本文介绍了使用带有Java(+ lombok)的不可变类的spark中的反序列化错误的处理方法,对大家解决问题具有一定的参考价值,需要的朋友们下面随着小编来一起学习吧!

问题描述

我有这个简单的模型课

@Value // lombok - create standard all arg constructor and getters
public class ModelA implements Serializable {
    private String word;
    private double value;
}

此简单测试失败:

public class SparkSerializationTest {

    private SparkSession spark = SparkSession.builder()
            .master("local")
            .appName("Test")
            .getOrCreate();

    @Test
    public void testSerializationModelA() {
        ModelA   modelA1 = new ModelA("A1", 12.34);
        ModelA   modelA2 = new ModelA("A2", 56.78);

        Dataset<ModelA> dataset = spark.createDataset(
                Arrays.asList(modelA1, modelA2),
                Encoders.bean(ModelA.class));

        List<ModelA> yo = dataset.collectAsList(); // <== *** failure here ***

        assertThat(yo).isEqualTo(Arrays.asList(modelA1, modelA2));
    }
}

例外:

java.util.concurrent.ExecutionException: org.codehaus.commons.compiler.CompileException: File 'generated.java', Line 24, Column 67: failed to compile: org.codehaus.commons.compiler.CompileException: File 'generated.java', Line 24, Column 67: No applicable constructor/method found for zero actual parameters; candidates are: "com.xxx.yyy.ModelA(java.lang.String, double)"

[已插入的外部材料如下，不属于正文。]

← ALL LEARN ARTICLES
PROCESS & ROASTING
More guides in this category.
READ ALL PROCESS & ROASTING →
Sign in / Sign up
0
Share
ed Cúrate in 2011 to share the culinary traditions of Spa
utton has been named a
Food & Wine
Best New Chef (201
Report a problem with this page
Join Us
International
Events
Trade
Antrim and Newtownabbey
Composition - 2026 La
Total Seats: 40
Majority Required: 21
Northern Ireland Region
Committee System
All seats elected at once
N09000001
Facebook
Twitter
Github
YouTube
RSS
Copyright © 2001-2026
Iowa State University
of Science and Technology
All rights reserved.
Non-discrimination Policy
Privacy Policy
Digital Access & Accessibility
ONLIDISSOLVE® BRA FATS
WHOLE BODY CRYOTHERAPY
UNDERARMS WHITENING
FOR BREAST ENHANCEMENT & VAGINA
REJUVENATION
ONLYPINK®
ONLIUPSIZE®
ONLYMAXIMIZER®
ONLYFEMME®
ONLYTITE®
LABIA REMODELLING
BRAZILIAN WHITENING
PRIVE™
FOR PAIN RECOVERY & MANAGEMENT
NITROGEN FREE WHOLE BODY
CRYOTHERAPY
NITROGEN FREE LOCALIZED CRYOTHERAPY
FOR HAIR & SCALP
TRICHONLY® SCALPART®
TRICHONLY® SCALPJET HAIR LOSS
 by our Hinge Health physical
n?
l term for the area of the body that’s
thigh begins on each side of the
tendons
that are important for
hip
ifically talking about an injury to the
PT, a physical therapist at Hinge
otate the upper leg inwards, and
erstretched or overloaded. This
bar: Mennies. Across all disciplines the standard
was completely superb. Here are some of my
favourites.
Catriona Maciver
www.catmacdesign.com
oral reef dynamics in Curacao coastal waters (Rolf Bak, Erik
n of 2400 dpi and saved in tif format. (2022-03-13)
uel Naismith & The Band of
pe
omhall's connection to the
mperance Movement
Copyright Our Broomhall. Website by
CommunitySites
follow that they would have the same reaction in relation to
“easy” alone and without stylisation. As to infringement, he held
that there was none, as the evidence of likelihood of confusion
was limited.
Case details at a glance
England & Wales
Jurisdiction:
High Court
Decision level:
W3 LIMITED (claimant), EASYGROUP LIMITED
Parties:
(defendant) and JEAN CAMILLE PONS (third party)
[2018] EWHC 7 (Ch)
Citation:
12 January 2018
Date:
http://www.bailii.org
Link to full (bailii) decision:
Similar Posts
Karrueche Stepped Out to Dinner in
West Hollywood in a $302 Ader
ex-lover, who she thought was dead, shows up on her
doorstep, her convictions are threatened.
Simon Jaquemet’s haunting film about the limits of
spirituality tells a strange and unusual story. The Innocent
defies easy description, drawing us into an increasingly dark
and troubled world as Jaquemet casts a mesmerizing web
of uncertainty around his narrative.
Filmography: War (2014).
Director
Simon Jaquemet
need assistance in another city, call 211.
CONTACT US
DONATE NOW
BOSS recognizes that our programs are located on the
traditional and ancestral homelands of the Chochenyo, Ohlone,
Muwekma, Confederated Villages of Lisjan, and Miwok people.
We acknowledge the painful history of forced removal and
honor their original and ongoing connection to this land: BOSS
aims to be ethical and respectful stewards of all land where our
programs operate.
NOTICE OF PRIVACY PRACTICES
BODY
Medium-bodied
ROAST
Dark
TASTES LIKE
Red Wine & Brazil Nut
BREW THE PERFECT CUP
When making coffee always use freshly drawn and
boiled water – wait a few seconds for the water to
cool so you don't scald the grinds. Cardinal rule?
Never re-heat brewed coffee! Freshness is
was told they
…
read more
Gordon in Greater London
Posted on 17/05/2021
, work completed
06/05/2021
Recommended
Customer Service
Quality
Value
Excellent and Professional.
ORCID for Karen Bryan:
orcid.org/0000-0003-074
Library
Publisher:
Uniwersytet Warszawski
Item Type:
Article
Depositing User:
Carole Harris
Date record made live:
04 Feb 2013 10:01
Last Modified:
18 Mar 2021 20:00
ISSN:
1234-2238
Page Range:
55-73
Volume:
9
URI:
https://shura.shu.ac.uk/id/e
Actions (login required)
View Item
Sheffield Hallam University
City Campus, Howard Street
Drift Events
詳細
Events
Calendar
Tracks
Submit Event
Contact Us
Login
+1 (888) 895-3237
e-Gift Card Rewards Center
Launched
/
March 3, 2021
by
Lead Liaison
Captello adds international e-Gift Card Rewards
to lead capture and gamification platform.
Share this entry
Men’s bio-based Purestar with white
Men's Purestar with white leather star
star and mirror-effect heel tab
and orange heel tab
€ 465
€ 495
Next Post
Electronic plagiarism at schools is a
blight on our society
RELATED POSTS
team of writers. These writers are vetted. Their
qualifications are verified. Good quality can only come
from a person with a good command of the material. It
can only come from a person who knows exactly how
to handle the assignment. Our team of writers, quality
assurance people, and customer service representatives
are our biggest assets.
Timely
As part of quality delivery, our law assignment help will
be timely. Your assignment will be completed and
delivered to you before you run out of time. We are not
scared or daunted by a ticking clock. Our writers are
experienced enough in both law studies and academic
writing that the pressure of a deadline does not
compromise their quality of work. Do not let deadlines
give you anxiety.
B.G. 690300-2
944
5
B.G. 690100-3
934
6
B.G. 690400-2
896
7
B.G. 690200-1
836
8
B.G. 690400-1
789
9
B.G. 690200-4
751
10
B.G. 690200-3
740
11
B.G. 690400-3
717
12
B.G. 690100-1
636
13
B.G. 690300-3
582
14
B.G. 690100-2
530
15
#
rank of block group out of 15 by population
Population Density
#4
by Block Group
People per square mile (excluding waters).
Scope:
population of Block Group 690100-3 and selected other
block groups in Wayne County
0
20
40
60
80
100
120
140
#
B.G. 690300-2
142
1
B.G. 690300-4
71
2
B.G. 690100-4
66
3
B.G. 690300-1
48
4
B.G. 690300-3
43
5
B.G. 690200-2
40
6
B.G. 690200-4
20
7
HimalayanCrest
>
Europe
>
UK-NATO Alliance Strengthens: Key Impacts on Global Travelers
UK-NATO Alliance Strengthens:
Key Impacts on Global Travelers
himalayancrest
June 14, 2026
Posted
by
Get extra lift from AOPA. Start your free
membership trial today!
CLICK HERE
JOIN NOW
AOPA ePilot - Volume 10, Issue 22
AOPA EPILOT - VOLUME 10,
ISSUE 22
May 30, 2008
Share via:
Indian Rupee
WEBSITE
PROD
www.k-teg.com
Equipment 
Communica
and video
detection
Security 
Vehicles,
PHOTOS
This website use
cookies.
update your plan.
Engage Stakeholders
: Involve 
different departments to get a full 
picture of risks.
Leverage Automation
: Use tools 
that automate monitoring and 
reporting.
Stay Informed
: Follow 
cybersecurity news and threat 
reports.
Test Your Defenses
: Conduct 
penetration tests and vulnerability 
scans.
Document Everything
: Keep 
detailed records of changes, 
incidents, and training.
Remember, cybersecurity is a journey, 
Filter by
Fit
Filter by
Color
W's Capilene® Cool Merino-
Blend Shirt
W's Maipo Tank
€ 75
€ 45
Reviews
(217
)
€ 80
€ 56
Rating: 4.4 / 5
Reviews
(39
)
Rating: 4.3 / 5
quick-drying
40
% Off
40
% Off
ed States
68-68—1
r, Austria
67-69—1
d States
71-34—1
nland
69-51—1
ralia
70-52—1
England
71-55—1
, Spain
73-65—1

似乎它需要一个零arg构造函数.但是我希望我的模型是不可变的,因此具有完整的arg构造函数且没有设置方法.我该怎么办?

It seems it requires a zero arg constructor. But I want my model to be immutable, thus with a full arg constructor and no setter. How should I do this?

推荐答案

简单的出路

只需给它提供无参数的no-args构造函数即可.这将是可变的,但比您提供所有二传手的方式要少一些混乱.当您使用 Kryo作为反序列化器(我认为您已经这样做)时,可以将此构造函数设为私有.

easy way out

Just give it no-args constructor without any setters. It will be mutable but in slightly less chaotic fashion than if you provided all the setters. When you use Kryo as your deserializer (which I think you do already) you can keep this constructor private.

所有参数构造函数仍然可以使用空值和荒谬的值来调用.如果要对对象的有效性强加某些约定,请显式使用验证.如果您追求的是不变性,那么使用no-arg构造函数的成员将不再是最终的.

All-args constructor still can be called with nulls and insensical values. If you want to impose some contract on validity of the object, use validation explicitly. If it is immutability you are after, your members will not be final anymore using no-arg constructor.


对象创建的动态性质

反序列化通过调用最简单的(no-args)构造函数来进行,因为对于使用的实用程序的作者来说,这是一个更容易实现的过程,而不是将对所有参数的调用都具有所有必要的属性,而对所有参数的构造函数进行汇编并且不能保证分配给对象属性.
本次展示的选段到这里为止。